About Me

Michael Mehling is Deputy Director of the Center for Energy and Environmental Policy Research (CEEPR) at the Massachusetts Institute of Technology (MIT) and a Professor at the University of Strathclyde Law School. He brings over two decades of experience working on energy and environmental policy with government agencies, private companies and civil society organizations in North America, Europe, and the developing world. His work focuses on instruments of energy and environmental policy. In recent years, his research interests have included carbon pricing, the international climate negotiations, comparative energy and climate policy, and the drivers and conditions of energy transitions.

Previously, Michael served as Executive Director of MIT CEEPR with responsibility for day-to-day operations and fundraising, and as founding President of Ecologic Institute in Washington DC, an environmental policy think tank with partner offices in Berlin and Brussels. He has advised and coordinated research projects for government agencies in Brazil, Chile, China, Finland, France, Germany, Gibraltar, Indonesia, Mexico, Mongolia, Morocco, South Korea, Thailand, Turkey, the United States, the United Kingdom, and Vietnam, as well as intergovernmental entities including the Asian Development Bank, European Parliament, the European Commission, the International Carbon Action Partnership (ICAP), the Organisation for Economic Co-Operation and Development (OECD), and the World Bank Group.

Currently, Michael serves on the Boards of Climate Strategies in London; Ecologic Institute in Washington DC and Berlin; and the European Roundtable on Climate Change and Sustainable Transition (ERCST) in Brussels; the advisory boards of the of the Blockchain & Climate Institute (BCI) in London; the International Policy Coalition for Sustainable Growth in Washington, D.C.; and the Institute for Climate Protection, Energy and Mobility (IKEM) in Berlin; as well as the management of the Konrad-von-Moltke Fund. He is also an Associated Researcher with the Energy Policy Research Group (EPRG) at the University of Cambridge, a Policy Advisor of the Center for Climate and Trade at the Climate Leadership Council (CLC) in Washington, D.C., and a Commissioner with the Commission on Carbon Competitiveness in Canada. In the past, he has co-chaired the Scientific Committee of the Carbon Pricing Leadership Coalition (CPLC) research conference on carbon pricing, served on the Board of Directors of the International Union for Conservation of Nature and Natural Resources US (IUCN-US), and contributed to the Fifth Assessment Report (AR5) of the Intergovernmental Panel on Climate Change (IPCC) and the Lazarowicz Report commissioned by the UK Prime Minister.

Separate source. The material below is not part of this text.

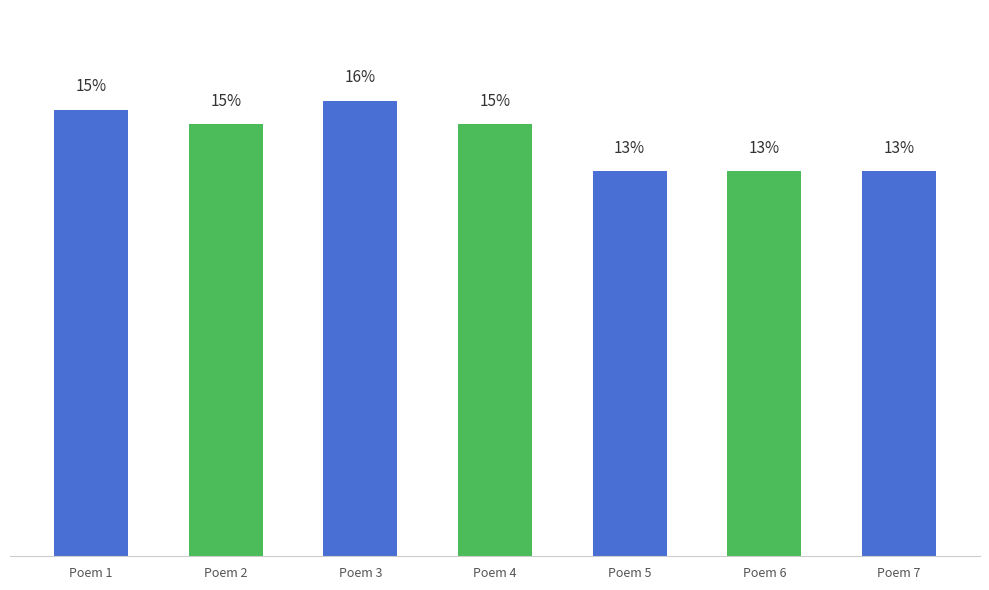

Where is the data nearest to the value 14?

Poem 4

Michael has held research and teaching appointments at Georgetown University and the Universities of Greifswald, Helsinki and Constance, and has been awarded various research and travel grants, including a John J. McCloy Fellowship in Environmental Policy from the American Council on Germany. His research has been published in the leading peer-reviewed journals on international law, environmental law and policy, and climate and energy policy. He is also author or editor of a number of books, including the co-edited volume Climate Change and the Law (Springer, 2013), The Green Market Transition: Carbon Taxes, Energy Subsidies and Smart Instrument Mixes (Edward Elgar, 2017), and Governing Carbon Markets with Distributed Ledger Technology (Cambridge University Press, 2022). Michael is Editor-in-Chief of the quarterly Carbon & Climate Law Review (Lexxion Publisher), the first academic journal dedicated to climate regulation, and a member of the Editorial Board of Energy & Environment (SAGE Publishing).

Michael holds a law degree from the University of Constance, as well as a postgraduate LL.M. degree in international law and a Ph.D. in environmental law from the University of Helsinki. He is admitted to the bar in Germany. As a German and American citizen, he has lived for extended periods of time in​ Europe, the United States, and Latin America. A native speaker of German and English, he is fluent in Spanish, has good command of French and Portuguese, and knows basic Finnish. He lives in Upstate New York, where he spends any free time revitalizing an antebellum farm and homestead.